Carmike 10, Chapel Hills 15, Cinemark 16, Tinseltown
Damn you, Joss Whedon! Damn you and your honesty and integrity and unwillingness to succumb to Hollywood bull and ...
You have no idea what I'm talking about unless you're in the cult of the doomed TV series "Firefly." And I honestly have no clue whether Serenity will make any sense or hold any appeal to those who haven't worshipped those precious few 14 episodes.
I went into the film feeling as though the crew of the "Firefly"-class transport ship Serenity were people I know and love, and I left the theater so utterly shattered that I still can't think straight. I don't know what it would feel like to come fresh to Serenity. It's beyond the realm of my ability to be objective.
Because this is total-immersion science fiction.Creator/writer/ director Joss Whedon throws you in the deep end of the pool, and you either just can't deal with it and sink, or you're so thrilled to find something so smart and believable that you swim through it like it's an alternate aspect of your own reality.
And it's not like Whedon merely gives us a sweeping, complex vision of a human future, and then drops a conventional story in front of it. No, we are hip-deep in tapestries of political machinations and an English dialogue jammed with untranslated Chinese slang.
Our "hero" is Captain Malcolm Reynolds (Nathan Fillion, who could be a huge star if he wanted to be). He's a pirate and scoundrel who owns Serenity and uses it to generally misbehave, robbing from the rich and comfortable and tweaking the noses of the ruling Alliance whenever possible.
But Mal's no Hollywood hero. He does things --expeditious things, pragmatic things -- that are shocking. You might grudgingly acknowledge them as necessary in "real life," but they're rarely allowed to pass in the realm of escapist adventure that "Firefly" and Serenity fall into.
Whedon, however, has out-"Fireflyed" himself. As if he knew we feared he'd let himself be watered down, he went in the opposite direction and ramped up the unconventionality.

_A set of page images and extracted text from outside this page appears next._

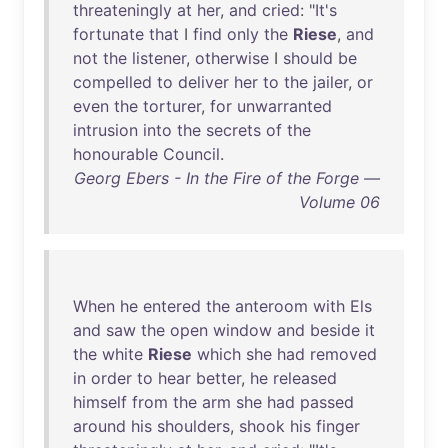
threateningly
at
her
,
and
cried
: "
It's
fortunate
that
I
find
only
the
Riese
,
and
not
the
listener
,
otherwise
I
should
be
compelled
to
deliver
her
to
the
jailer
,
or
even
the
torturer
,
for
unwarranted
intrusion
into
the
secrets
of
the
honourable
Council
.
Georg Ebers - In the Fire of the Forge —
Volume 06
When
he
entered
the
anteroom
with
Els
and
saw
the
open
window
and
beside
it
the
white
Riese
which
she
had
removed
in
order
to
hear
better
,
he
released
himself
from
the
arm
she
had
passed
around
his
shoulders
,
shook
his
finger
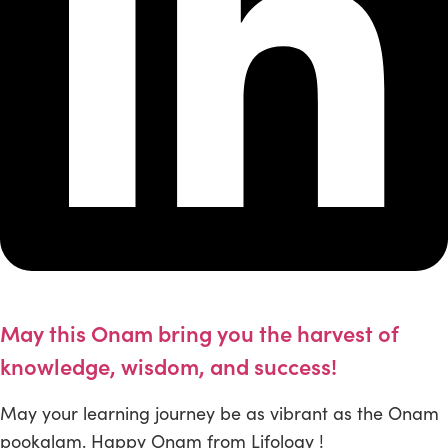
May this Onam bring you the harvest of
knowledge, wisdom, and success!
May your learning journey be as vibrant as the Onam
pookalam. Happy Onam from Lifology !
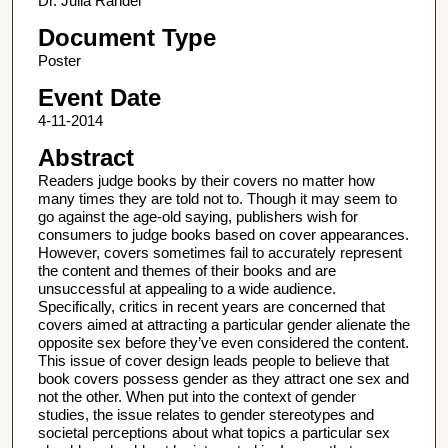
Dr. Julia Randel
Document Type
Poster
Event Date
4-11-2014
Abstract
Readers judge books by their covers no matter how
many times they are told not to. Though it may seem to
go against the age-old saying, publishers wish for
consumers to judge books based on cover appearances.
However, covers sometimes fail to accurately represent
the content and themes of their books and are
unsuccessful at appealing to a wide audience.
Specifically, critics in recent years are concerned that
covers aimed at attracting a particular gender alienate the
opposite sex before they’ve even considered the content.
This issue of cover design leads people to believe that
book covers possess gender as they attract one sex and
not the other. When put into the context of gender
studies, the issue relates to gender stereotypes and
societal perceptions about what topics a particular sex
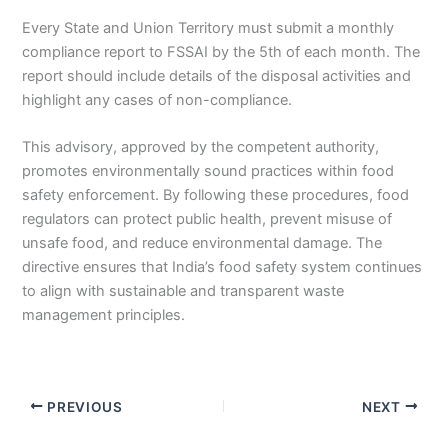
Every State and Union Territory must submit a monthly
compliance report to FSSAI by the 5th of each month. The
report should include details of the disposal activities and
highlight any cases of non-compliance.
This advisory, approved by the competent authority,
promotes environmentally sound practices within food
safety enforcement. By following these procedures, food
regulators can protect public health, prevent misuse of
unsafe food, and reduce environmental damage. The
directive ensures that India’s food safety system continues
to align with sustainable and transparent waste
management principles.
PREVIOUS
NEXT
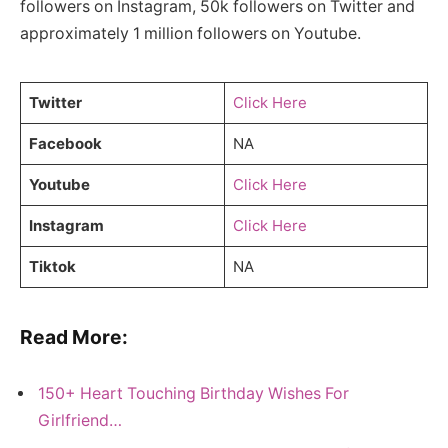
followers on Instagram, 50k followers on Twitter and
approximately 1 million followers on Youtube.
Twitter
Click Here
Facebook
NA
Youtube
Click Here
Instagram
Click Here
Tiktok
NA
Read More:
150+ Heart Touching Birthday Wishes For
Girlfriend…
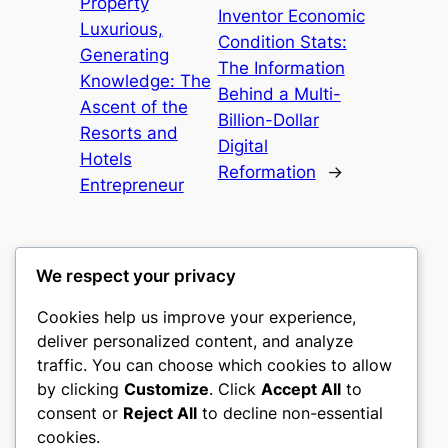
Property
Inventor Economic
Luxurious,
Condition Stats:
Generating
The Information
Knowledge: The
Behind a Multi-
Ascent of the
Billion-Dollar
Resorts and
Digital
Hotels
Reformation
→
Entrepreneur
We respect your privacy
Cookies help us improve your experience,
castle the
deliver personalized content, and analyze
traffic. You can choose which cookies to allow
My WordPress Blog
by clicking
Customize
. Click
Accept All
to
consent or
Reject All
to decline non-essential
About
Privacy
Social
cookies.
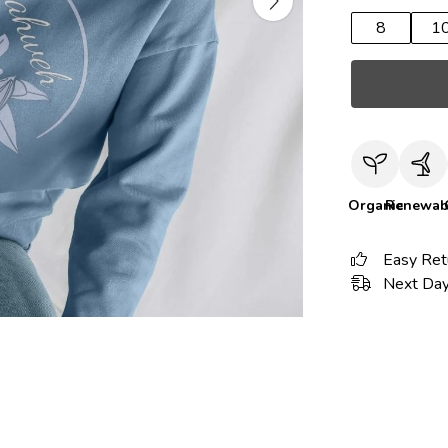
8
1
Organic
Renewab
Easy Ret
Next Day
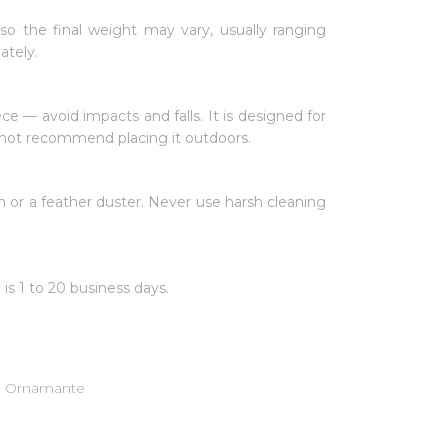
 so the final weight may vary, usually ranging
ately.
iece — avoid impacts and falls. It is designed for
o not recommend placing it outdoors.
 or a feather duster. Never use harsh cleaning
 is 1 to 20 business days.
de Ornamante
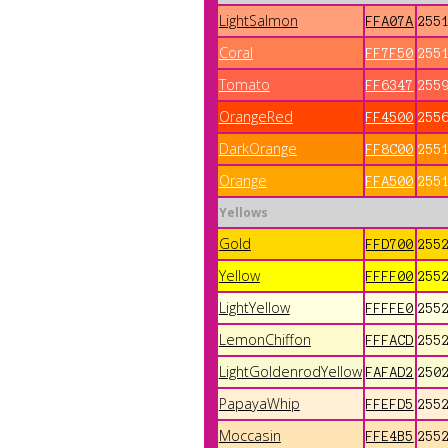
LightSalmon
FFA07A
255
Coral
FF7F50
255
Tomato
FF6347
255
OrangeRed
FF4500
255
DarkOrange
FF8C00
255
Orange
FFA500
255
Yellows
Gold
FFD700
255
Yellow
FFFF00
255
LightYellow
FFFFE0
255
LemonChiffon
FFFACD
255
LightGoldenrodYellow
FAFAD2
250
PapayaWhip
FFEFD5
255
Moccasin
FFE4B5
255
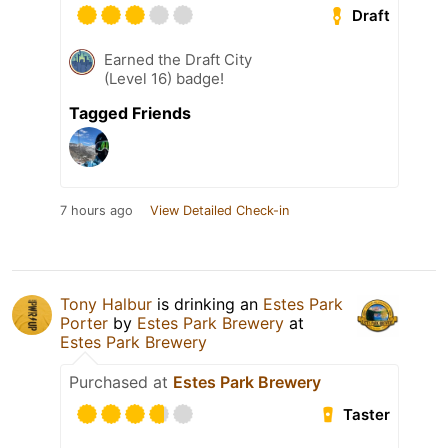
Draft
Earned the Draft City
(Level 16) badge!
Tagged Friends
7 hours ago
View Detailed Check-in
Tony Halbur
is drinking an
Estes Park
Porter
by
Estes Park Brewery
at
Estes Park Brewery
Purchased at
Estes Park Brewery
Taster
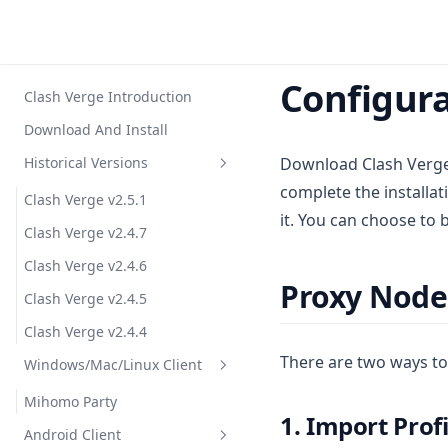
Configura
Clash Verge Introduction
Download And Install
Historical Versions
Download Clash Verg
complete the installat
Clash Verge v2.5.1
it. You can choose to 
Clash Verge v2.4.7
Clash Verge v2.4.6
Proxy Node
Clash Verge v2.4.5
Clash Verge v2.4.4
There are two ways to 
Windows/Mac/Linux Client
Mihomo Party
1. Import Prof
Android Client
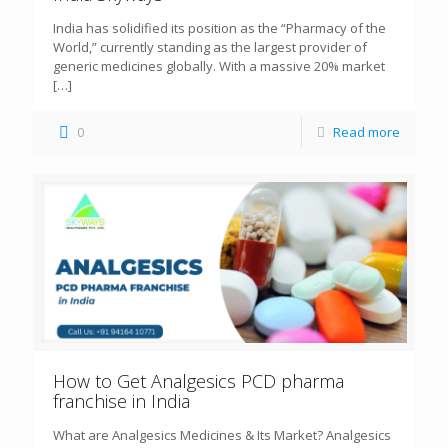
India has solidified its position as the “Pharmacy of the
World,” currently standing as the largest provider of
generic medicines globally. With a massive 20% market
[…]
0
Read more
How to Get Analgesics PCD pharma
franchise in India
What are Analgesics Medicines & Its Market? Analgesics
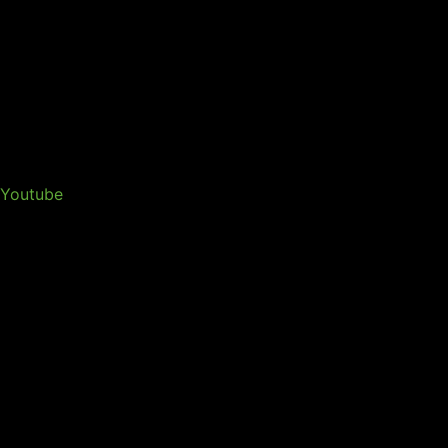
Youtube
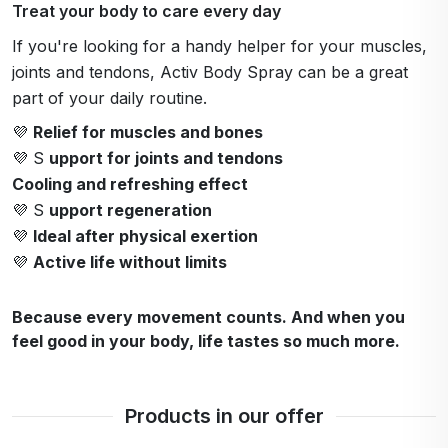
Treat your body to care every day
If you're looking for a handy helper for your muscles,
joints and tendons, Activ Body Spray can be a great
part of your daily routine.
💜
Relief for muscles and bones
💜 S
upport for joints and tendons
Cooling and refreshing effect
💜 S
upport regeneration
💜
Ideal after physical exertion
💜
Active life without limits
Because every movement counts. And when you
feel good in your body, life tastes so much more.
Products in our offer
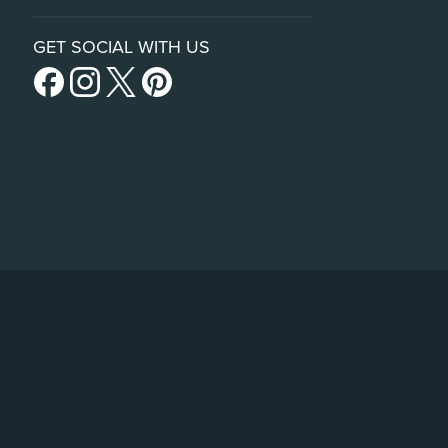
GET SOCIAL WITH US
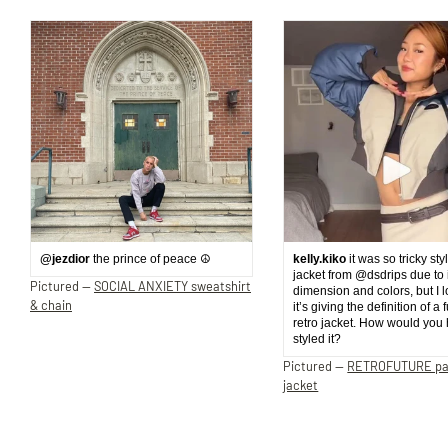
@jezdior
the prince of peace ☮️
kelly.kiko
it was so tricky sty
jacket from @dsdrips due to 
Pictured —
SOCIAL ANXIETY sweatshirt
dimension and colors, but I 
& chain
it’s giving the definition of a 
retro jacket. How would you
styled it?
Pictured —
RETROFUTURE p
jacket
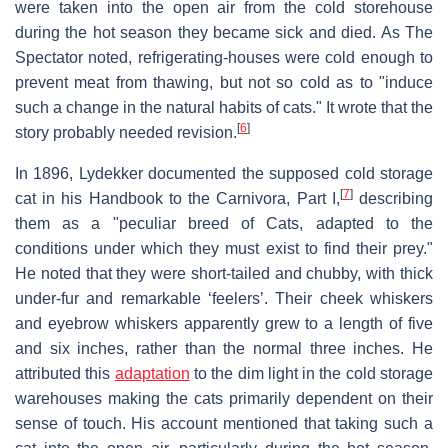
were taken into the open air from the cold storehouse
during the hot season they became sick and died. As The
Spectator noted, refrigerating-houses were cold enough to
prevent meat from thawing, but not so cold as to "induce
such a change in the natural habits of cats." It wrote that the
[
6
]
story probably needed revision.
In 1896, Lydekker documented the supposed cold storage
[
7
]
cat in his Handbook to the Carnivora, Part I,
describing
them as a "peculiar breed of Cats, adapted to the
conditions under which they must exist to find their prey."
He noted that they were short-tailed and chubby, with thick
under-fur and remarkable ‘feelers’. Their cheek whiskers
and eyebrow whiskers apparently grew to a length of five
and six inches, rather than the normal three inches. He
attributed this
adaptation
to the dim light in the cold storage
warehouses making the cats primarily dependent on their
sense of touch. His account mentioned that taking such a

He has taken a series that was too uncompromising for TV and turned it into a movie that so defies expectations even religiously devoted fans -- who worship him precisely for his revolt against the predictable and the ordinary -- may find it too devastating.
When Very Bad Things happen here, those fans may find themselves at war, half-wishing that it'll all end up being a dream or a virtual reality, anything that allows these bad things not to be true, but knowing we'd hate Whedon for giving in like that.
And he doesn't. "Shun-sheng duh gao-wahn," as Mal might say in celebration and awe, he doesn't. The most stunning thing about Serenity may be that Whedon was allowed to make this film in this way.